Bean and carrot patties
Preparation time: 15 mins + cooling time
Cooking time: 35-40 mins
1 onion, finely chopped
15ml (1 tbsp) vegetable oil
2 cloves garlic, crushed
450g (1lb) carrots, trimmed, washed and roughly chopped
5ml (1tsp) ground cumin
5ml (1tsp) ground coriander
200ml (7floz) vegetable stock
salt and freshly ground black pepper
1 (14oz) can mixed or red kidney beans, drained
75g (3oz) fresh wholewheat breadcrumbs
3tbsp chopped fresh coriander
a little spray olive oil or olive oil to brush
rolls and salad leaves to serve
225g (8oz) white cabbage, stalk removed
225g (8oz) carrots, washed
half a small onion, finely chopped
4tbsp virtually fat free mayonnaise
4tbsp low fat natural yoghurt
2tsp Dijon mustard
1. Heat the oil in a large pan, add the onion and saute for 2 mins.

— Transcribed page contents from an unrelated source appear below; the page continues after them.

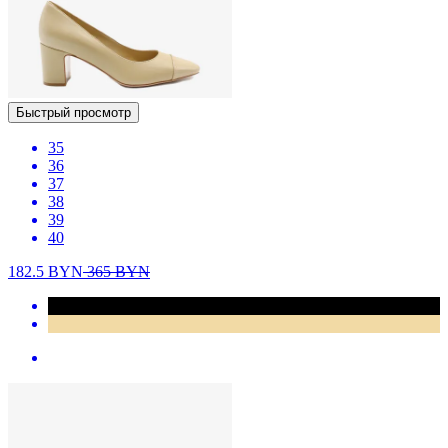
Быстрый просмотр
35
36
37
38
39
40
182.5
BYN
365
BYN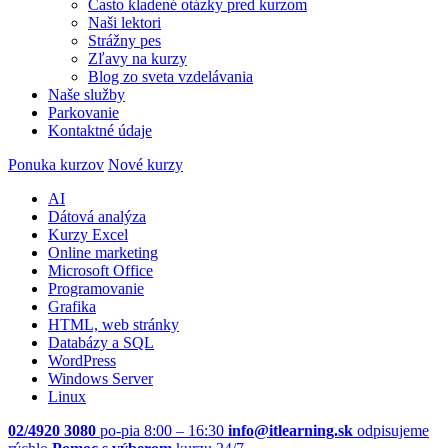
Často kladené otázky pred kurzom
Naši lektori
Strážny pes
Zľavy na kurzy
Blog zo sveta vzdelávania
Naše služby
Parkovanie
Kontaktné údaje
Ponuka kurzov
Nové kurzy
AI
Dátová analýza
Kurzy Excel
Online marketing
Microsoft Office
Programovanie
Grafika
HTML, web stránky
Databázy a SQL
WordPress
Windows Server
Linux
02/4920 3080
po-pia 8:00 – 16:30
info@itlearning.sk
odpisujeme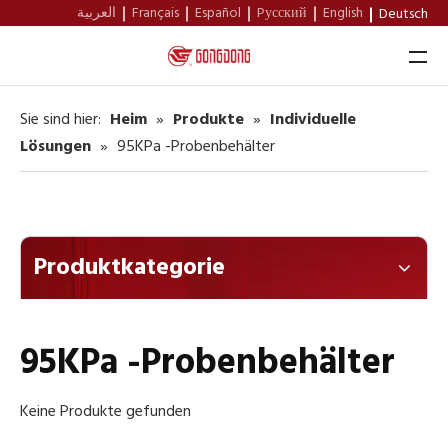
العربية
Français
Español
Pусский
English
Deutsch
Sie sind hier:
Heim
»
Produkte
»
Individuelle
Heim
Lösungen
»
95KPa -Probenbehälter
Über Uns
Produkte
Produktkategorie
Unterstützung
Nachricht
95KPa -Probenbehälter
Kontakt
Keine Produkte gefunden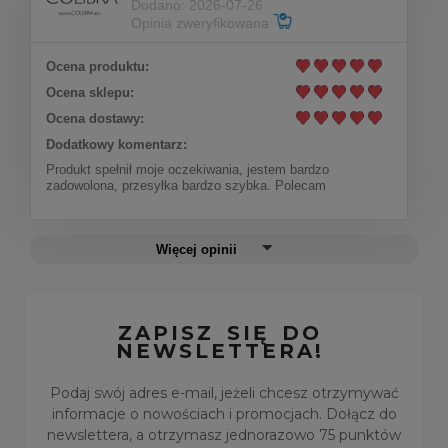
Dodano: 2026-07-26
kryształkami Preciosa (C25/JES/140AU)
Opinia zweryfikowana
Ocena produktu:
Do koszyka
219,00 zł
Ocena sklepu:
Ocena dostawy:
Dodatkowy komentarz:
Produkt spełnił moje oczekiwania, jestem bardzo
zadowolona, przesyłka bardzo szybka. Polecam
Więcej opinii
ZAPISZ SIĘ DO
NEWSLETTERA!
Podaj swój adres e-mail, jeżeli chcesz otrzymywać
informacje o nowościach i promocjach. Dołącz do
newslettera, a otrzymasz jednorazowo 75 punktów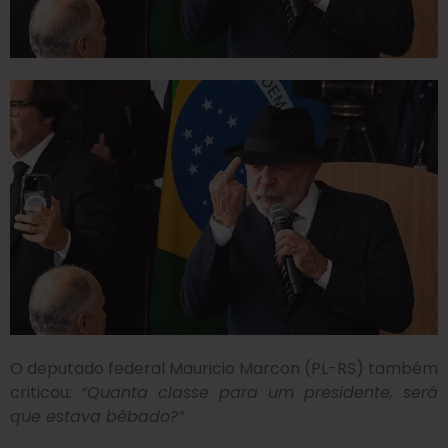
O deputado federal Mauricio Marcon (PL-RS) também
criticou:
“Quanta classe para um presidente, será
que estava bêbado?”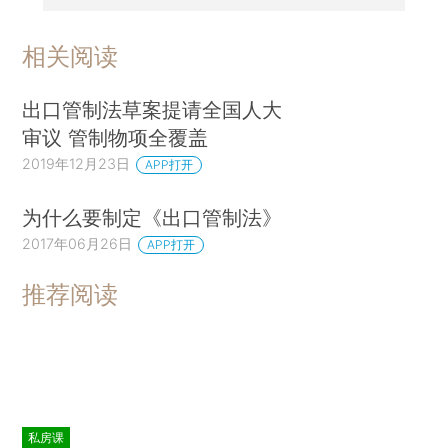
相关阅读
出口管制法草案提请全国人大
审议 管制物项全覆盖
2019年12月23日
APP打开
为什么要制定《出口管制法》
2017年06月26日
APP打开
推荐阅读
私房课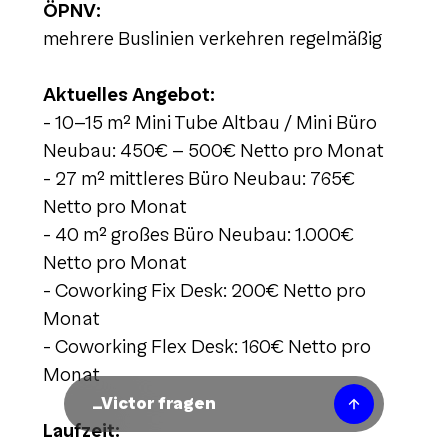
ÖPNV:
mehrere Buslinien verkehren regelmäßig
Aktuelles Angebot:
- 10-15 m² Mini Tube Altbau / Mini Büro
Neubau: 450€ - 500€ Netto pro Monat
- 27 m² mittleres Büro Neubau: 765€
Netto pro Monat
- 40 m² großes Büro Neubau: 1.000€
Netto pro Monat
- Coworking Fix Desk: 200€ Netto pro
Monat
- Coworking Flex Desk: 160€ Netto pro
Monat
Laufzeit: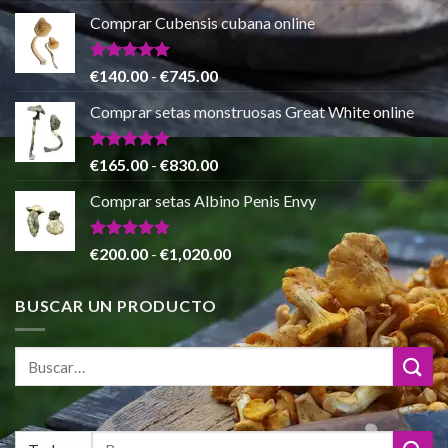
€865.00
precio
precio
de 5
Comprar Cubensis cubana online
original
actual
era:
es:
€80.00.
€55.00.
Valorado
Rango
€
140.00
-
€
745.00
con
5.00
de
de 5
Comprar setas monstruosas Great White online
precios:
desde
€140.00
Valorado
Rango
€
165.00
-
€
830.00
con
4.88
hasta
de
de 5
Comprar setas Albino Penis Envy
€745.00
precios:
desde
€165.00
Valorado
Rango
€
200.00
-
€
1,020.00
con
4.86
hasta
de
de 5
€830.00
precios:
BUSCAR UN PRODUCTO
desde
€200.00
hasta
€1,020.00
Buscar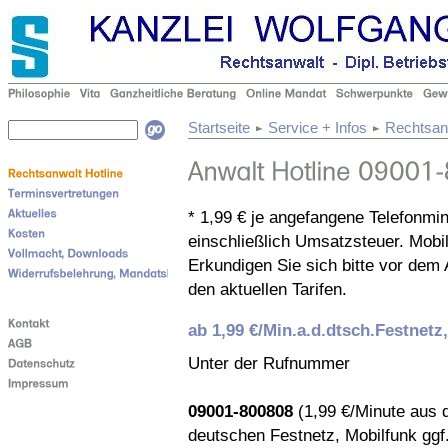
Startseite
Service + Infos
Rechtsanw
* 1,99 € je angefangene Telefonmi
einschließlich Umsatzsteuer. Mobi
Erkundigen Sie sich bitte vor dem 
den aktuellen Tarifen.
ab 1,99 €/Min.a.d.dtsch.Festnetz
Unter der Rufnummer
09001-800808
(1,99 €/Minute aus
deutschen Festnetz, Mobilfunk ggf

Add the garlic, carrots, cumin and coriander and stir for 1 minute. Pour in the stock, season well and bring to the boil. Cover and simmer for 10-15 mins or until the carrots are tender. Leave to cool.
2. Drain the liquid from the carrots. Then use a potato masher to mash them until lump free. Add the drained beans and mash again until a rough mash is formed. Stir in the breadcrumbs and coriander. Mix well and adjust the seasoning to taste.

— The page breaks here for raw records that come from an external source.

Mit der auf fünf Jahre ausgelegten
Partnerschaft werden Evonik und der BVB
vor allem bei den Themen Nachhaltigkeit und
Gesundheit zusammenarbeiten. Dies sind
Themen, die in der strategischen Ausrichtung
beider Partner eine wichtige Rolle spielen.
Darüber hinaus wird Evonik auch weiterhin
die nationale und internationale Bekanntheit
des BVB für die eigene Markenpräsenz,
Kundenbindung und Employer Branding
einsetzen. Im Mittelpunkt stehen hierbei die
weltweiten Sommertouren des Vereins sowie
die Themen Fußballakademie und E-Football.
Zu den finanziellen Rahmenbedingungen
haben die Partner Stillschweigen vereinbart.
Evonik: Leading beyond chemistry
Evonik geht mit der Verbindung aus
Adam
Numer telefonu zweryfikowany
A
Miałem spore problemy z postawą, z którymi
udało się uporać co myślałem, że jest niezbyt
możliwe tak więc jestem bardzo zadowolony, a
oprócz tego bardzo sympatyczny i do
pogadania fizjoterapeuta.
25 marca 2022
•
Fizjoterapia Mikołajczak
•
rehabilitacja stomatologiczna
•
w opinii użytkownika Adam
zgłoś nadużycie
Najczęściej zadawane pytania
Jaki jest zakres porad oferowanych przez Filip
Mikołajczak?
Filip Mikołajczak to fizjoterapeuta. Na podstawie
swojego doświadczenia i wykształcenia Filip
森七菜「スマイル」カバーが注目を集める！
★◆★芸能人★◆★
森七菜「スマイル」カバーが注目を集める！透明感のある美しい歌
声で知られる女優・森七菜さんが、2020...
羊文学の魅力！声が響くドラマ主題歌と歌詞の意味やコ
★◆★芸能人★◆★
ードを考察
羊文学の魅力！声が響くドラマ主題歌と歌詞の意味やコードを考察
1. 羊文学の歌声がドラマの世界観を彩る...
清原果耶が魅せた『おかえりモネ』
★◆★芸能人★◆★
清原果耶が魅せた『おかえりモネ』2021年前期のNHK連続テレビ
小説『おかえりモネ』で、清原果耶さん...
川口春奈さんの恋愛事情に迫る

3. When cold, divide the mixture into six then use wet hands to shape each piece into a round pattie about 2.5cm/1in thick. The patties can be chilled at this point if you’re not serving them straight away.

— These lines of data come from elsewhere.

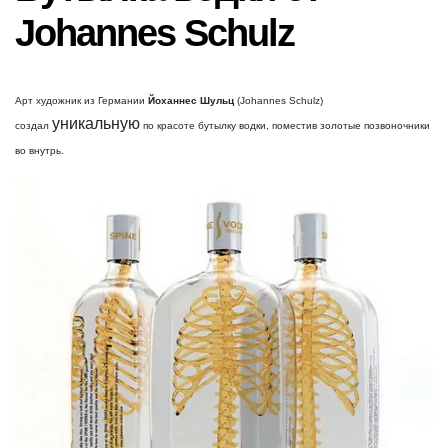
Johannes Schulz
Арт художник из Германии
Йоханнес Шульц
(Johannes Schulz)
уникальную
создал
по красоте бутылку водки, поместив золотые позвоночники
во внутрь.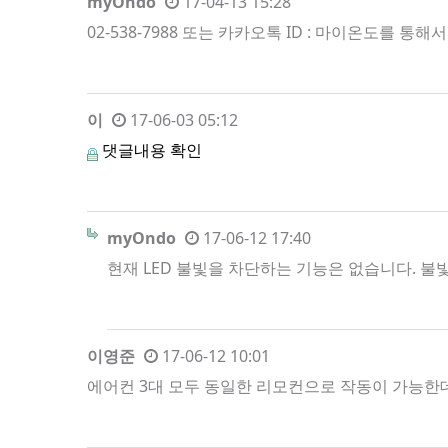
myOndo
17-04-13 15:28
02-538-7988 또는 카카오톡 ID : 마이온도를 통
이
17-06-03 05:12
댓글내용 확인
myOndo
17-06-12 17:40
현재 LED 불빛을 차단하는 기능은 없습니다. 불
이영준
17-06-12 10:01
에어컨 3대 모두 동일한 리모컨으로 작동이 가능한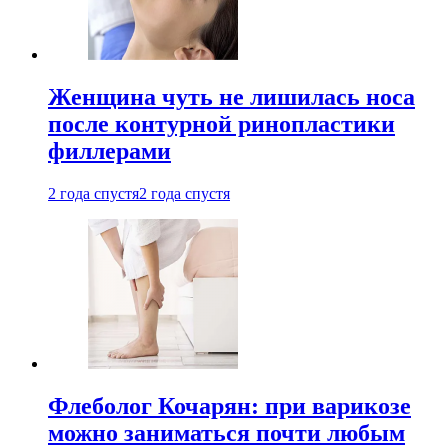
Женщина чуть не лишилась носа
после контурной ринопластики
филлерами
2 года спустя
2 года спустя
Флеболог Кочарян: при варикозе
можно заниматься почти любым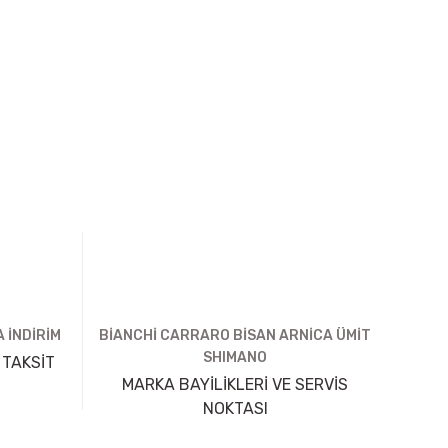
 İNDİRİM
BİANCHİ CARRARO BİSAN ARNİCA ÜMİT
SHIMANO
 TAKSİT
MARKA BAYİLİKLERİ VE SERVİS
NOKTASI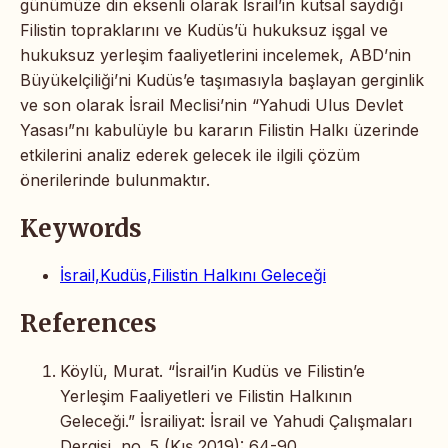
günümüze din eksenli olarak İsrail’in kutsal saydığı
Filistin topraklarını ve Kudüs’ü hukuksuz işgal ve
hukuksuz yerleşim faaliyetlerini incelemek, ABD’nin
Büyükelçiliği’ni Kudüs’e taşımasıyla başlayan gerginlik
ve son olarak İsrail Meclisi’nin “Yahudi Ulus Devlet
Yasası”nı kabulüyle bu kararın Filistin Halkı üzerinde
etkilerini analiz ederek gelecek ile ilgili çözüm
önerilerinde bulunmaktır.
Keywords
İsrail,Kudüs,Filistin Halkını Geleceği
References
Köylü, Murat. “İsrail’in Kudüs ve Filistin’e
Yerleşim Faaliyetleri ve Filistin Halkının
Geleceği.” İsrailiyat: İsrail ve Yahudi Çalışmaları
Dergisi, no. 5 (Kış 2019): 64-90.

4. Preheat the oven to 220oC/ R7 and put a large baking sheet in to preheat. Spray or brush a little oil on both sides of the patties then place them on the hot baking sheet. Bake for 20-25 mins or until pale golden.
5. To make the coleslaw, finely shred the cabbage, coarsely grate the carrots and mix together in a large bowl with the onion. Add the mayonnaise, yoghurt and mustard and mix thoroughly. Chill until required. If liked serve patties in a toasted bun with the coleslaw.
This recipe is suitable for freezing. At the end of step 3, place the patties on a paper lined baking tray and freeze until solid. Wrap in bags then freeze for up to 3 months. Thaw in a single layer on a baking tray before cooking as above.